## [Exercise details]
Give back exactly the lines of the entries below from the line with "25: (318, 310, 0.62)" to the line with "38: (47, 164, 0.31)", inclusive, and only those.

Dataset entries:
%%
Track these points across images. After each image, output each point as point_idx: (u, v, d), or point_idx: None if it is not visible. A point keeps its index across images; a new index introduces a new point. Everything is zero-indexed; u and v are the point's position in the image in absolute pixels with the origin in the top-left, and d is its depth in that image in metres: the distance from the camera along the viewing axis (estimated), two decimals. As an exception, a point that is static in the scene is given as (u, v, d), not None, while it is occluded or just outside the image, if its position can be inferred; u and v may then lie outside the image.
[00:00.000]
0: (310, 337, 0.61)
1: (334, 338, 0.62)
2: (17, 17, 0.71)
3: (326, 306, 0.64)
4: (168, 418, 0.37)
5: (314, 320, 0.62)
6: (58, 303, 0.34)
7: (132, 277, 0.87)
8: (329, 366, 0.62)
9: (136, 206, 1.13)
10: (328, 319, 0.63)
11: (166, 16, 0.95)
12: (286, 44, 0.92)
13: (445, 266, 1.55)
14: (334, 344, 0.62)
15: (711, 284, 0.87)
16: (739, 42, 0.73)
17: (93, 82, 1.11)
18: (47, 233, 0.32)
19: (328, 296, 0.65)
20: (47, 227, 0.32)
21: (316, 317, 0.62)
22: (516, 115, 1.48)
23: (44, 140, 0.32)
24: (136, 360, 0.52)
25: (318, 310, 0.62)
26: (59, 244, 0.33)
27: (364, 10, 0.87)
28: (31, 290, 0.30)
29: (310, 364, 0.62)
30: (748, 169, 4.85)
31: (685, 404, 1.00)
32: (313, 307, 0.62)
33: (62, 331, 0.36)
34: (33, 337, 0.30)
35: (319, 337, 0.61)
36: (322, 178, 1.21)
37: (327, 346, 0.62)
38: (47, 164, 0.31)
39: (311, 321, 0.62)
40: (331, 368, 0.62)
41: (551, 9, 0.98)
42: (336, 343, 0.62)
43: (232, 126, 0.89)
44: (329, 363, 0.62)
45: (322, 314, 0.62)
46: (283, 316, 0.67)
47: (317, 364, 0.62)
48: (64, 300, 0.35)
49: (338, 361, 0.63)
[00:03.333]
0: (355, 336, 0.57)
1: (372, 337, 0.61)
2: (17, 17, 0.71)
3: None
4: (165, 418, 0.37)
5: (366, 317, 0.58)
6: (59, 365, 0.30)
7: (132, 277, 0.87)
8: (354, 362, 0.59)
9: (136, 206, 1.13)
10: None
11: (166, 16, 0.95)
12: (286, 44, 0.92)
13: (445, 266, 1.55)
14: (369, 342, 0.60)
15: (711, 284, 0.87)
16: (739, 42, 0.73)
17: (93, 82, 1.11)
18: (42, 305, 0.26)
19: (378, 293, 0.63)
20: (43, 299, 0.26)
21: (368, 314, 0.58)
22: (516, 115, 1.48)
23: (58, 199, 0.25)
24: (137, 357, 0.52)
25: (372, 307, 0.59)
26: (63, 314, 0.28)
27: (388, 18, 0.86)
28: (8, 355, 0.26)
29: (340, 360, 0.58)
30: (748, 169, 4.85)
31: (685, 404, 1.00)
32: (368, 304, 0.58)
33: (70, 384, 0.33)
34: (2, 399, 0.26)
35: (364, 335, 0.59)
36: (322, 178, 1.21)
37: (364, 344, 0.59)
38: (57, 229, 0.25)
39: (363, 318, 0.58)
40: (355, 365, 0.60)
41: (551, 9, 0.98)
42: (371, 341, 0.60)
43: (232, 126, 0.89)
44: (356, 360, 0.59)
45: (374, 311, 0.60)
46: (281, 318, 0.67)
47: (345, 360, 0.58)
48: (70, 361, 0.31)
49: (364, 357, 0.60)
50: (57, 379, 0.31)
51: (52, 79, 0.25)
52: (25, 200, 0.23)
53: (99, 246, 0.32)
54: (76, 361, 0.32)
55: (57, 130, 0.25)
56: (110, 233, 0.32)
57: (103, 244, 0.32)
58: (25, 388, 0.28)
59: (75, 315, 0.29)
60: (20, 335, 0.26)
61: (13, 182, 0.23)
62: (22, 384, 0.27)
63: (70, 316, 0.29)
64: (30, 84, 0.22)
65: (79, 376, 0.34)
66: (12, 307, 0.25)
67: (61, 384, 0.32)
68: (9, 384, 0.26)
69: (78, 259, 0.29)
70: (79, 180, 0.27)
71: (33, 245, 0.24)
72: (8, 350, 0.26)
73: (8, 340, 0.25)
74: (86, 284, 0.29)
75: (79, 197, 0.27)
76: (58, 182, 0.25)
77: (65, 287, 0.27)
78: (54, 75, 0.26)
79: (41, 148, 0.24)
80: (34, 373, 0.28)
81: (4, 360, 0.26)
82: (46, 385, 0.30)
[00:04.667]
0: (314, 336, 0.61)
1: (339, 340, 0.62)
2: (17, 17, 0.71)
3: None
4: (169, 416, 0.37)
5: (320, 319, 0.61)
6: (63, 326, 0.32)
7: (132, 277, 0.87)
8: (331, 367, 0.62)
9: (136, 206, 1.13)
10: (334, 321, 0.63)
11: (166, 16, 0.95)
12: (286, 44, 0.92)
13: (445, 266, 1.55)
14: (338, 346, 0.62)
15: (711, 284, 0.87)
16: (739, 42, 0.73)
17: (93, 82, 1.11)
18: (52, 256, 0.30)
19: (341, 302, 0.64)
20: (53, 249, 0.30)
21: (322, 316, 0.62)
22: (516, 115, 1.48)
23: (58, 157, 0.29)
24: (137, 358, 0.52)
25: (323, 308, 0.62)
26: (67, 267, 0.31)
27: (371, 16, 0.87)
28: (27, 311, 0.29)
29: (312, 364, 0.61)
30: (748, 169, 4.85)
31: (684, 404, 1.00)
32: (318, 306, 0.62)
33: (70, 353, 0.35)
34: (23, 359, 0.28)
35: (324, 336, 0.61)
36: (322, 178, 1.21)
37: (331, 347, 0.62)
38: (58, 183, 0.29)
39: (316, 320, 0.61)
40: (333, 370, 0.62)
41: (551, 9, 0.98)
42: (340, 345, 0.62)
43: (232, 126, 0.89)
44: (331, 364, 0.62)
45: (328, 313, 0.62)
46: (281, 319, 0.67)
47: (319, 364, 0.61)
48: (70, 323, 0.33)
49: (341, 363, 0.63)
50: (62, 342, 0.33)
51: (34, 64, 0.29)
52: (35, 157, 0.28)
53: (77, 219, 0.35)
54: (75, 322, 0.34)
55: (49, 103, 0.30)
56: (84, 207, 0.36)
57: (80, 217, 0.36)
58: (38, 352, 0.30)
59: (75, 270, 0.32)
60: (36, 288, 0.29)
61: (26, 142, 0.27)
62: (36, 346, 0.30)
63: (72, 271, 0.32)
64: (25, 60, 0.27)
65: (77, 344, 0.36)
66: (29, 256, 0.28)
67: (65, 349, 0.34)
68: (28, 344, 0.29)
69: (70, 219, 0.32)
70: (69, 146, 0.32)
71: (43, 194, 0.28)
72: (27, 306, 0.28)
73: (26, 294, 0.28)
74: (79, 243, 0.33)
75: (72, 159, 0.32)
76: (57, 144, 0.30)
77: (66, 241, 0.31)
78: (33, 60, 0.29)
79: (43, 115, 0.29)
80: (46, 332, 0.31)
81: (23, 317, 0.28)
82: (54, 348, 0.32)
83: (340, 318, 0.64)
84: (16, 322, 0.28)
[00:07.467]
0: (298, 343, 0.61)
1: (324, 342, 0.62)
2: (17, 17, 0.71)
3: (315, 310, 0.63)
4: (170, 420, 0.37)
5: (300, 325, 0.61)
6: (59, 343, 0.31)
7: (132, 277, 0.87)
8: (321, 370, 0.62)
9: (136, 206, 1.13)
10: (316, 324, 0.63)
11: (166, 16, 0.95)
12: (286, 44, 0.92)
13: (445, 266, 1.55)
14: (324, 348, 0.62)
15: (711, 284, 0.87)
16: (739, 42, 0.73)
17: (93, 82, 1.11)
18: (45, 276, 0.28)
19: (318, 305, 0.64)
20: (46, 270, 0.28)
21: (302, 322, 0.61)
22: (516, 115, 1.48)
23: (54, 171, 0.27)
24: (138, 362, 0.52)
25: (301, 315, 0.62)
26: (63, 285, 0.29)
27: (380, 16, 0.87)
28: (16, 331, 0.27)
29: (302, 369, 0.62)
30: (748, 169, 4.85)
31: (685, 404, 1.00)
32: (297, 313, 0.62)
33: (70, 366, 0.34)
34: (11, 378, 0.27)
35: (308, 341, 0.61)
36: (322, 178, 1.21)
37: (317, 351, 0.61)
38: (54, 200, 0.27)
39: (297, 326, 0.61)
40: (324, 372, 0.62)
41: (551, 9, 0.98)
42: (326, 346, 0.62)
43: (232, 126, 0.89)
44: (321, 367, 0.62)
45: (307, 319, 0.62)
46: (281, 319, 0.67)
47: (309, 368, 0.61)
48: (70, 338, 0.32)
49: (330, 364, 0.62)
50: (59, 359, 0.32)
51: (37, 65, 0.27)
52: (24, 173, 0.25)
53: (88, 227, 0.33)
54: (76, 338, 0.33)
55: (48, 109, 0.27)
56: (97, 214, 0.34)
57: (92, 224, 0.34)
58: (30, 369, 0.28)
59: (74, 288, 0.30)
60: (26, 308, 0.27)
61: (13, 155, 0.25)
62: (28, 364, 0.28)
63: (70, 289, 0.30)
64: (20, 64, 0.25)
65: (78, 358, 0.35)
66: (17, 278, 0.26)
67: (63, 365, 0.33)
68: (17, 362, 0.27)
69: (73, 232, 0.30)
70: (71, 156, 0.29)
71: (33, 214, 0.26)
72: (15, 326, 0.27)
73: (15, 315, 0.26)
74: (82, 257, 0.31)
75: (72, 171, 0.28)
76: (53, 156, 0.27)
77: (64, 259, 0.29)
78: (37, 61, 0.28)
%%
## [Expected answer]
25: (318, 310, 0.62)
26: (59, 244, 0.33)
27: (364, 10, 0.87)
28: (31, 290, 0.30)
29: (310, 364, 0.62)
30: (748, 169, 4.85)
31: (685, 404, 1.00)
32: (313, 307, 0.62)
33: (62, 331, 0.36)
34: (33, 337, 0.30)
35: (319, 337, 0.61)
36: (322, 178, 1.21)
37: (327, 346, 0.62)
38: (47, 164, 0.31)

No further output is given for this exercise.